Ginger Powder-Based Pickering Emulsions: An Innovative Platform for Anticancer Drug Delivery

Biodegradable Pickering emulsions are attracting increased appeal owing to their promising and diversifying therapeutic applications. In this study, for the first time, a novel therapeutic Pickering emulsion stabilized with ginger powder (GA4) was formulated, characterized, and tested for doxorubicin (DOX) delivery. GA4_Pes physicochemical characterization by DLS (Dynamic Light Scattering), POM (Polarized Optical Microscopy), Cryo-SEM (Cryo-Scanning Electron Microscopy), TEM (Transmission Electron Microscopy), and rheology testing confirmed stability for at least one month, solid-like gel properties, and multiple morphology even at a low concentration of stabilizer. In addition, the morphological, dimensional, and rheological properties of some GA4_Pe loaded with DOX (GA4_Pe@DOX) were examined. These formulations were of the w/o/w type, stable for at least 28 days, and showed efficient doxorubicin internalization. A 24 h in vitro release assay displayed a sustained and pH-dependent release, with 30% and 50% chemotherapeutic released at pH 7.4 and 5.6, respectively. Furthermore, in vitro cell viability assessment performed using GA4_Pe showed no toxicity on immortalized 3T3 mouse embryonic fibroblasts but a small significant inhibitory effect on human breast cancer cell line MCF7. Interestingly, the GA4_Pe@DOX emulsion exerted a cytotoxic effect on MCF7 cells very similar to that of the free DOX solution with the same doses of DOX loaded in the same emulsion.
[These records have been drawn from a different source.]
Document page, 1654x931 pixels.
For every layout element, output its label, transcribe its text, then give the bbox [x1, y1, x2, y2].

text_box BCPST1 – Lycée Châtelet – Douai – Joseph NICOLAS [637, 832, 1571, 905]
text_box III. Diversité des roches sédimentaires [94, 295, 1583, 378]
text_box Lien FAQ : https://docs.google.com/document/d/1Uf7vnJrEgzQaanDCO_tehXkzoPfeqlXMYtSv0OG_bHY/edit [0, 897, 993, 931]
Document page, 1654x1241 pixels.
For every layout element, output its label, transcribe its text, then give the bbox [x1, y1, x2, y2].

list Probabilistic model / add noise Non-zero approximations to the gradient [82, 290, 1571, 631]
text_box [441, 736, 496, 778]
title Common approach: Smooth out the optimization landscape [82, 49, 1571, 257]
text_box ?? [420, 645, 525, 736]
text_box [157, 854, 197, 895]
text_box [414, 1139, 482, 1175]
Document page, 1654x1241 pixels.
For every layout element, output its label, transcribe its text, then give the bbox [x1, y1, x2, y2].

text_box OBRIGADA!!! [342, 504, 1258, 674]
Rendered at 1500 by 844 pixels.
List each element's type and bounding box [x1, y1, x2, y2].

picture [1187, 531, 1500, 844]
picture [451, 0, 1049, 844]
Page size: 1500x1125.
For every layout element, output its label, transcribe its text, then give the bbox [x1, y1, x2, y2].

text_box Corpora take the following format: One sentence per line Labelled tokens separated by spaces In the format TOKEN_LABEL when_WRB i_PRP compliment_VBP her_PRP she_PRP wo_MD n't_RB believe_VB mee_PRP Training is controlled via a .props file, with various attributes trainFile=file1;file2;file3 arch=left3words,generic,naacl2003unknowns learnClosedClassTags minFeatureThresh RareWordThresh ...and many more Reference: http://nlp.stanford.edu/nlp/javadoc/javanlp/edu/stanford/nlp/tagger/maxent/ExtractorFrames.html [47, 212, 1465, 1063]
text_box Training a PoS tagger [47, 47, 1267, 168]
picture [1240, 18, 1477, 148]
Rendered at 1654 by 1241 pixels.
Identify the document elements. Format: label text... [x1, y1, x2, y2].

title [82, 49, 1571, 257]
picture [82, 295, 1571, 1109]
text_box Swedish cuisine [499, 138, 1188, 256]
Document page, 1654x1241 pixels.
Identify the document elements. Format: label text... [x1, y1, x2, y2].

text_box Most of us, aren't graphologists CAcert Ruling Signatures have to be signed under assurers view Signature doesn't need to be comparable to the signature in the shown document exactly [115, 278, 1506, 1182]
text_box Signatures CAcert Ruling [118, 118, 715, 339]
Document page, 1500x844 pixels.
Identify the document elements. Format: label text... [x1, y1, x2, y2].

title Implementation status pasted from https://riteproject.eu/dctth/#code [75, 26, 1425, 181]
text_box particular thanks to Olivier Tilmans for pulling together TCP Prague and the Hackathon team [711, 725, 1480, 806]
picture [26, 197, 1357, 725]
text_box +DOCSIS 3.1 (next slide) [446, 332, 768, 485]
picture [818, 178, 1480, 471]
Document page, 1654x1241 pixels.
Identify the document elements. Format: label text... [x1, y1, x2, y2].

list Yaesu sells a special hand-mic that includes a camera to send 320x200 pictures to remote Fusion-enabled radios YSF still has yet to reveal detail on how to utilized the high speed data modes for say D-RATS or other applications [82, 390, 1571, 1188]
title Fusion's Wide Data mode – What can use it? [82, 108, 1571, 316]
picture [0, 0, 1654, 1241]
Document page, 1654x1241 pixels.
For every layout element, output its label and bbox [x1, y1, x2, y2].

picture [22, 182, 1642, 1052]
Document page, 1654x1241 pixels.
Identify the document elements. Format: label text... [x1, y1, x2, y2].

Therefore, the total biocompatibility/biodegradability, good drug entrapment, and high stability, as well as the prolonged release and anti-tumor efficacy maintenance of the loaded drug, suggest a feasible application of ginger powder-based Pickering emulsions for topical delivery as a selective therapeutic platform in targeted formulations of antineoplastic drugs.